** Opening Data for this task block **

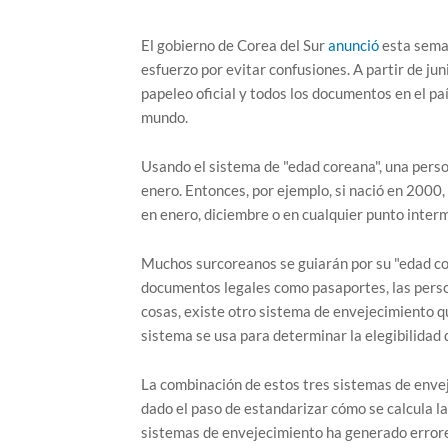
El gobierno de Corea del Sur
anunció
esta seman
esfuerzo por evitar confusiones. A partir de ju
papeleo oficial y todos los documentos en el p
mundo.
Usando el sistema de "edad coreana", una pers
enero. Entonces, por ejemplo, si nació en 2000
en enero, diciembre o en cualquier punto inter
Muchos surcoreanos se guiarán por su "edad cor
documentos legales como pasaportes, las perso
cosas, existe otro sistema de envejecimiento qu
sistema se usa para determinar la elegibilidad d
La combinación de estos tres sistemas de envej
dado el paso de estandarizar cómo se calcula la
sistemas de envejecimiento ha generado errores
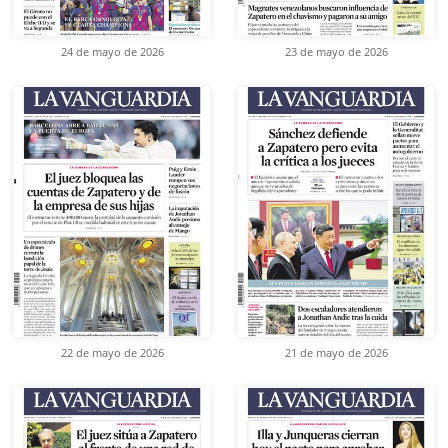
24 de mayo de 2026
23 de mayo de 2026
22 de mayo de 2026
21 de mayo de 2026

** Closing Data for this task block **

* **Task**: Copy every line of text from the items above without changing anything, and leave the pictures out.

* **Reply**:
El gobierno de Corea del Sur
anunció
esta seman
esfuerzo por evitar confusiones. A partir de ju
papeleo oficial y todos los documentos en el p
mundo.
Usando el sistema de "edad coreana", una pers
enero. Entonces, por ejemplo, si nació en 2000
en enero, diciembre o en cualquier punto inter
Muchos surcoreanos se guiarán por su "edad cor
documentos legales como pasaportes, las perso
cosas, existe otro sistema de envejecimiento qu
sistema se usa para determinar la elegibilidad d
La combinación de estos tres sistemas de envej
dado el paso de estandarizar cómo se calcula la
sistemas de envejecimiento ha generado errores
24 de mayo de 2026
23 de mayo de 2026
22 de mayo de 2026
21 de mayo de 2026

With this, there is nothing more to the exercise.